The upshot of Donsker and Varadhan’s analysis [7] is a new variational formula for the principal eigenvalue. Although their formula reduces to the classical one in the case of self-adjoint operators, it has the advantage that it relies entirely on probabilistic reasoning (that is, the minimum principle) and, as they showed in [3], is therefore equally valid for operators which are not self-adjoint. More important, it launched a program which produced a spectacular sequence of articles. The general theory was developed in [3] and [10], each one raising the level1 of abstraction and, at the same time, revealing more fundamental principles. However, they did not content themselves with general theory. On the contrary, they applied their theory to solve a remarkably varied set of problems, ranging from questions about the range of a random walk in [17] to questions coming from mathematical physics about function-space integrals in [10] and [20], with each abstraction designed to tackle a specific problem.
As is nearly always the case when breaking new ground, the applications required ingenious modifications of the general theory. To give an indication of just how ingenious these modifications had to be, consider the “Wiener sausage” calculation in [5]. The problem there, which grew out of a question posed by the physicist J. Luttinger, was to find the asymptotic volume of the tubular neighborhood of a Brownian path as the time goes to infinity and the diameter of the neighborhood goes to 0. If one thinks about it, one realizes that this volume can be computed by looking at a neighborhood in the space of measures of the empirical distribution. However, the neighborhood that one needs is the one determined by the variation norm, whereas their general theory deals with the weak topology. Thus, except in one dimension where local time comes to the rescue, they had to combine their general theory with an intricate approximation procedure in order to arrive at their goal. Their calculation in [10] is a true tour de force, only exceeded by their solution to the polaron problem in [20].

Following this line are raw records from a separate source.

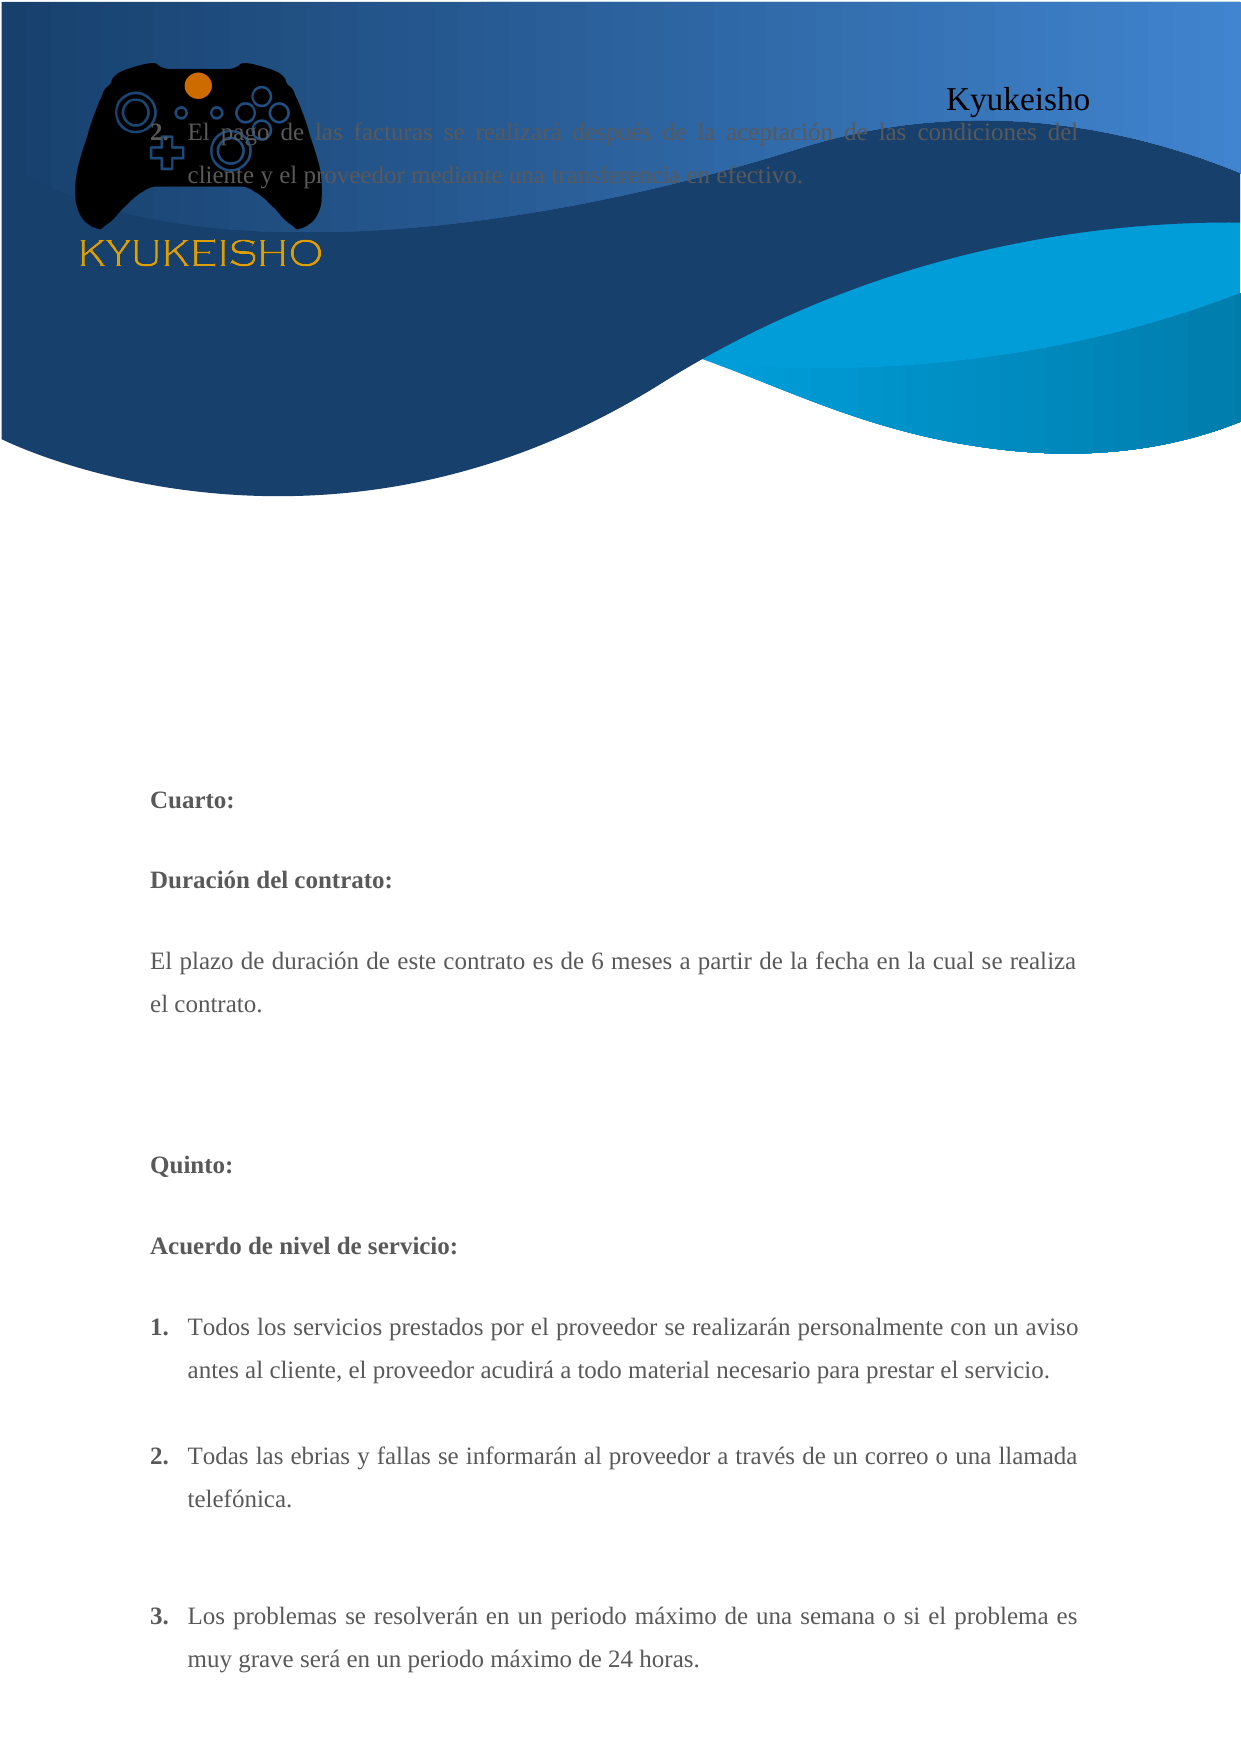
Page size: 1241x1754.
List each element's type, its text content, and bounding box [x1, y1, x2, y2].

list El pago de las facturas se realizará después de la aceptación de las condiciones del cliente y el proveedor mediante una transferencia en efectivo. [150, 117, 1079, 189]
list Todas las ebrias y fallas se informarán al proveedor a través de un correo o una llamada telefónica. [150, 1441, 1079, 1513]
list Los problemas se resolverán en un periodo máximo de una semana o si el problema es muy grave será en un periodo máximo de 24 horas. [150, 1601, 1079, 1673]
picture [75, 22, 322, 270]
text El plazo de duración de este contrato es de 6 meses a partir de la fecha en la cual se realiza el contrato. [150, 946, 1079, 1018]
list Todos los servicios prestados por el proveedor se realizarán personalmente con un aviso antes al cliente, el proveedor acudirá a todo material necesario para prestar el servicio. [150, 1312, 1079, 1383]
text Cuarto: [150, 785, 1079, 813]
text Quinto: [150, 1150, 1079, 1179]
text Duración del contrato: [150, 865, 1079, 894]
text Acuerdo de nivel de servicio: [150, 1231, 1079, 1260]
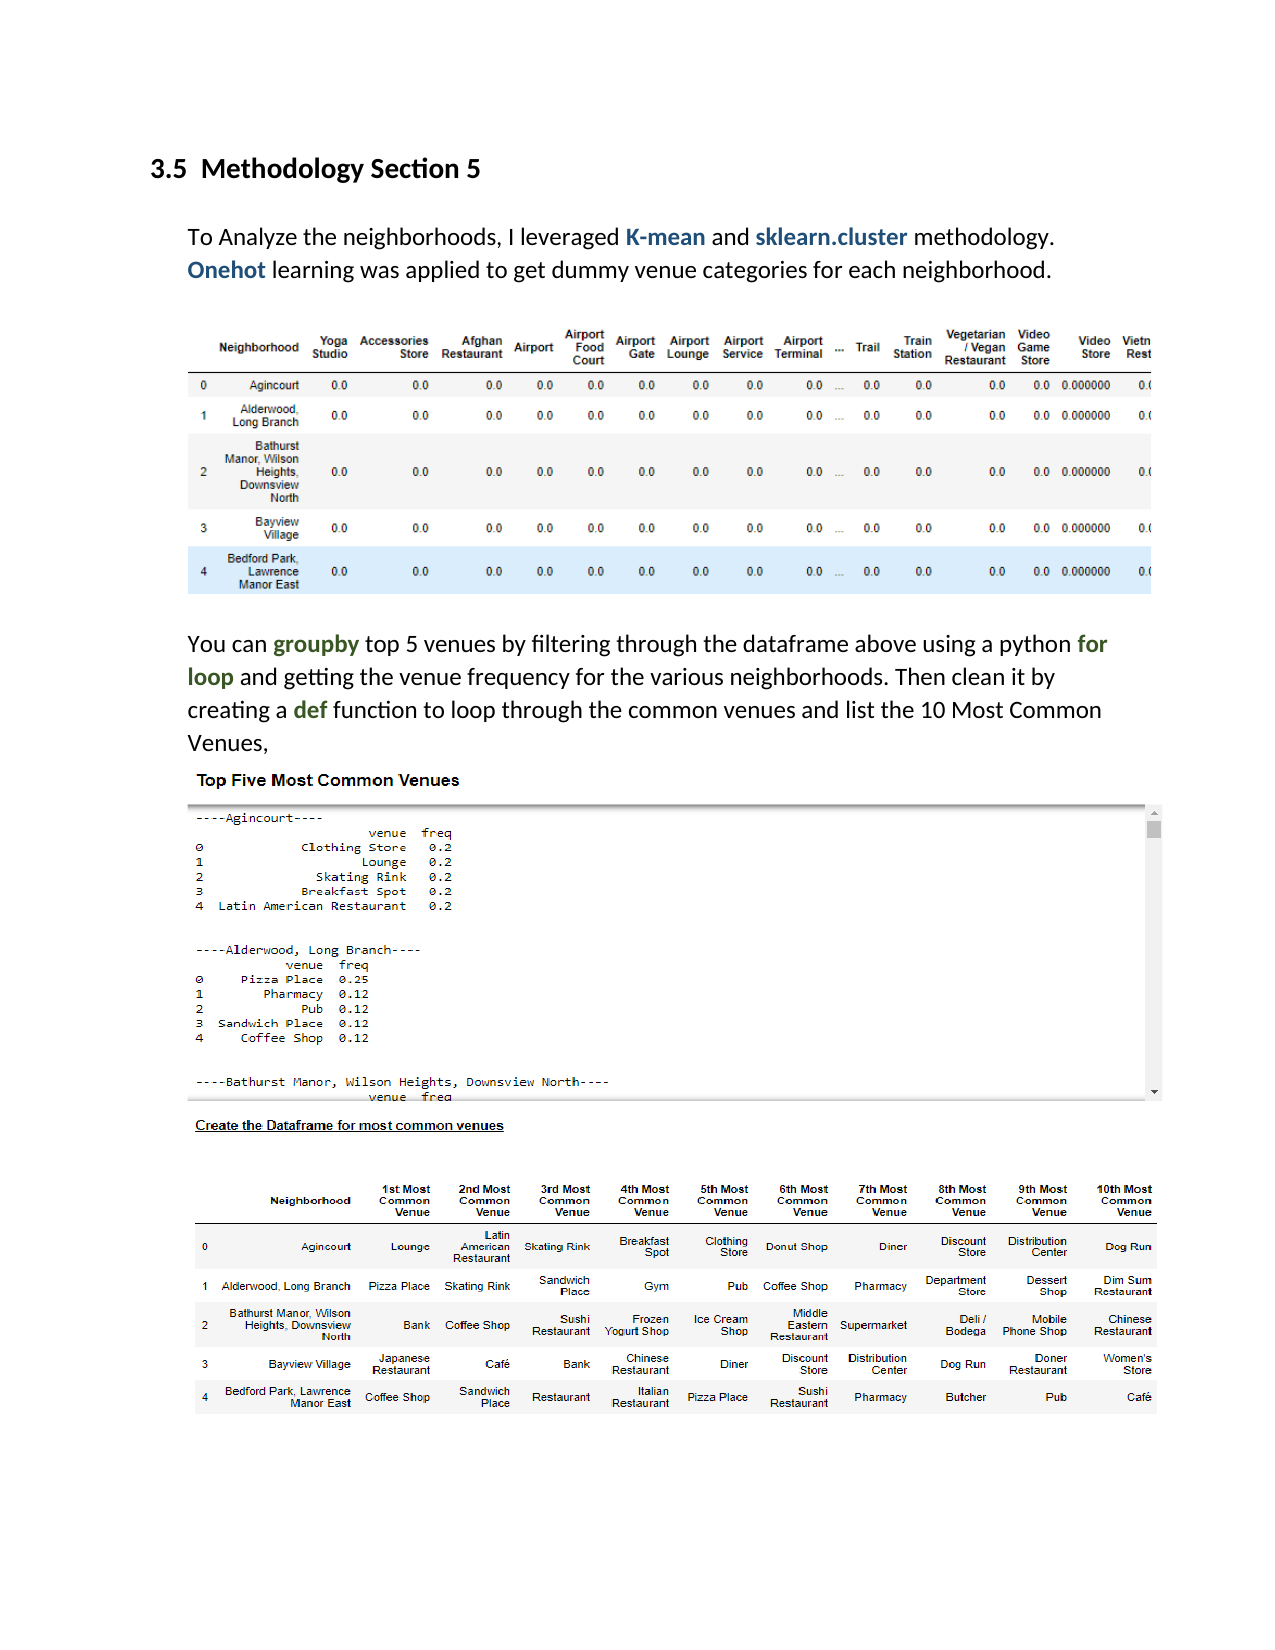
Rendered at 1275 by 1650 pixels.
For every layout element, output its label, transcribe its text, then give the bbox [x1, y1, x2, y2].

list To Analyze the neighborhoods, I leveraged K-mean and sklearn.cluster methodology. Onehot learning was applied to get dummy venue categories for each neighborhood. [187, 221, 1125, 285]
list Methodology Section 5 [150, 150, 1125, 186]
list You can groupby top 5 venues by filtering through the dataframe above using a python for loop and getting the venue frequency for the various neighborhoods. Then clean it by creating a def function to loop through the common venues and list the 10 Most Common Venues, [187, 629, 1125, 758]
picture [187, 320, 1163, 594]
picture [187, 760, 1163, 1424]
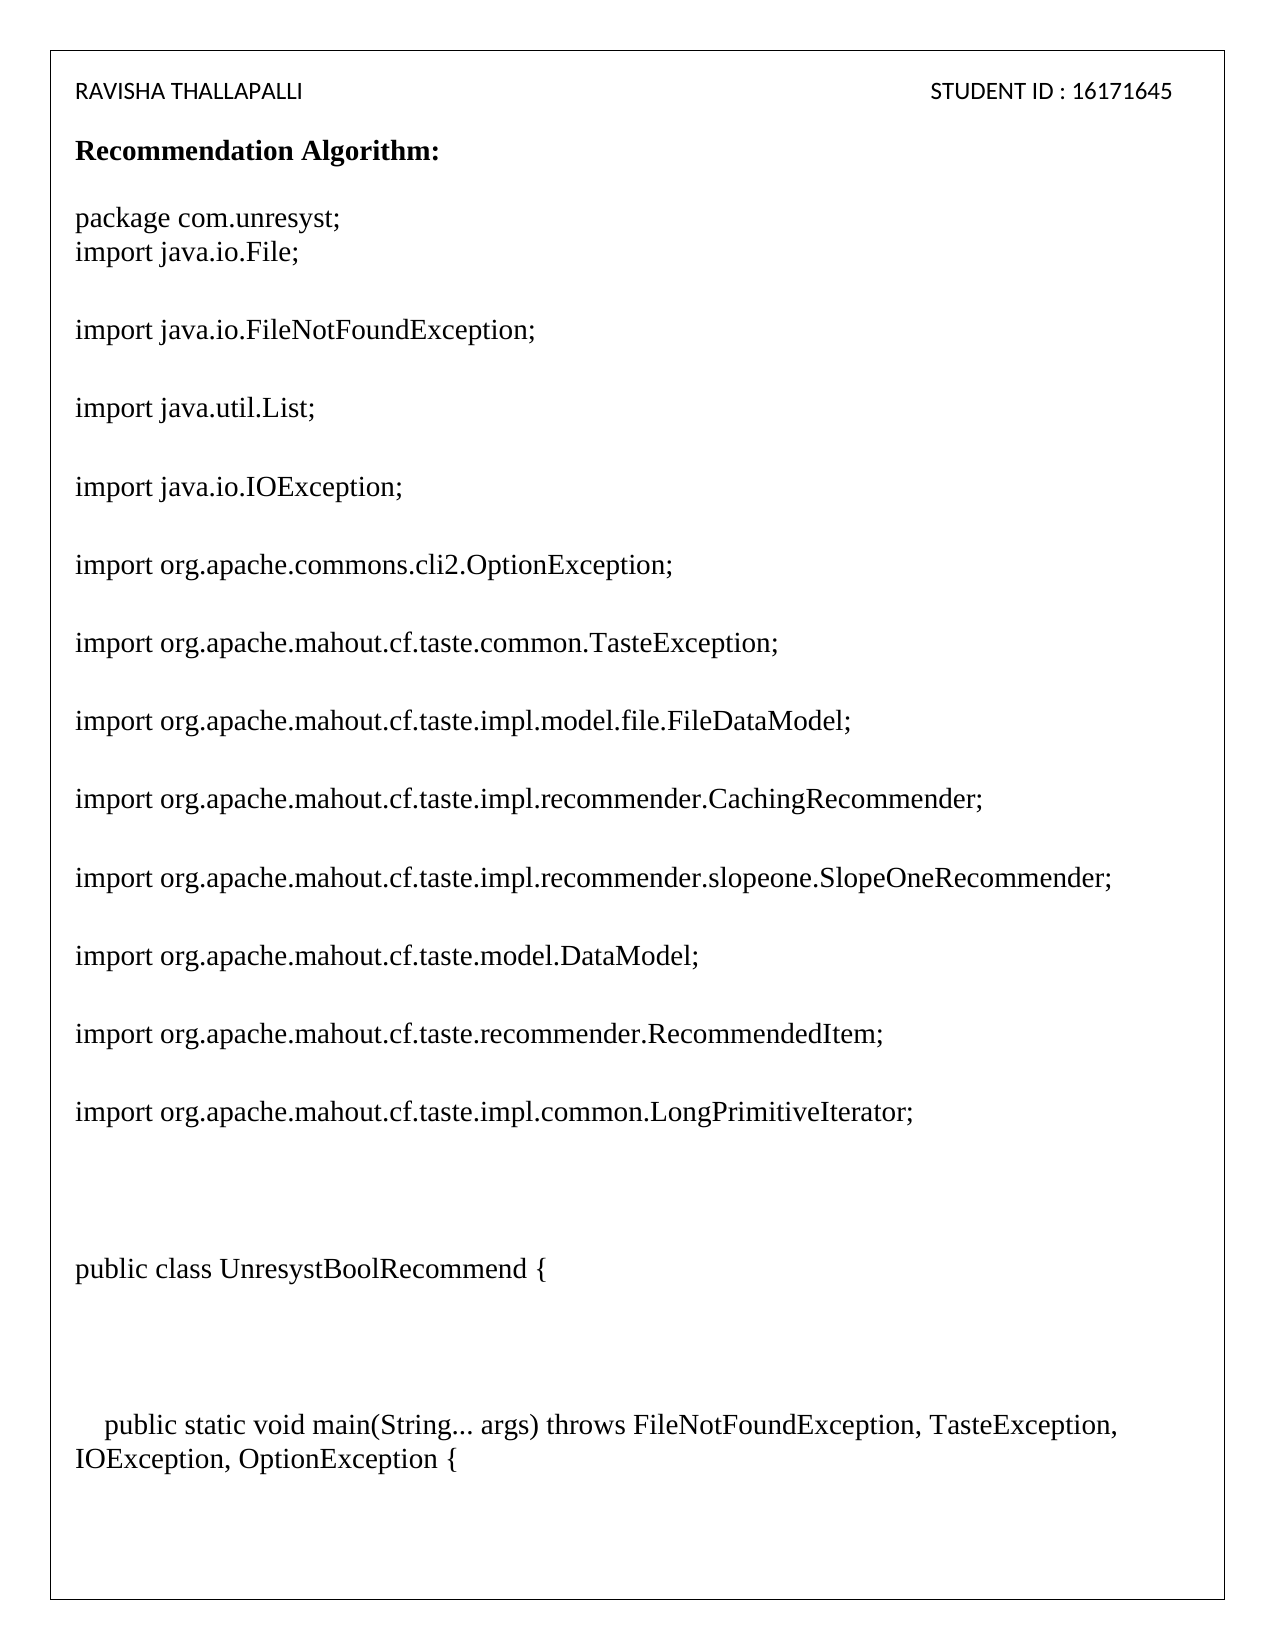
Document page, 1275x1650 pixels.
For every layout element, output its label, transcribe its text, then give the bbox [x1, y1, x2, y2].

In conclusion, it should be emphasized that Varadhan’s contributions to the theory of large deviations were to both its foundations and its applications. Because of his work, the subject is now seen as a basic tool of analysis, not simply an arcane branch of probability and statistics. With 20/20 hindsight, it has become clear that large deviations did not always provide the most efficient or best approach to some of the problems which he solved, but there can be no doubt that his insights have transformed the field forever.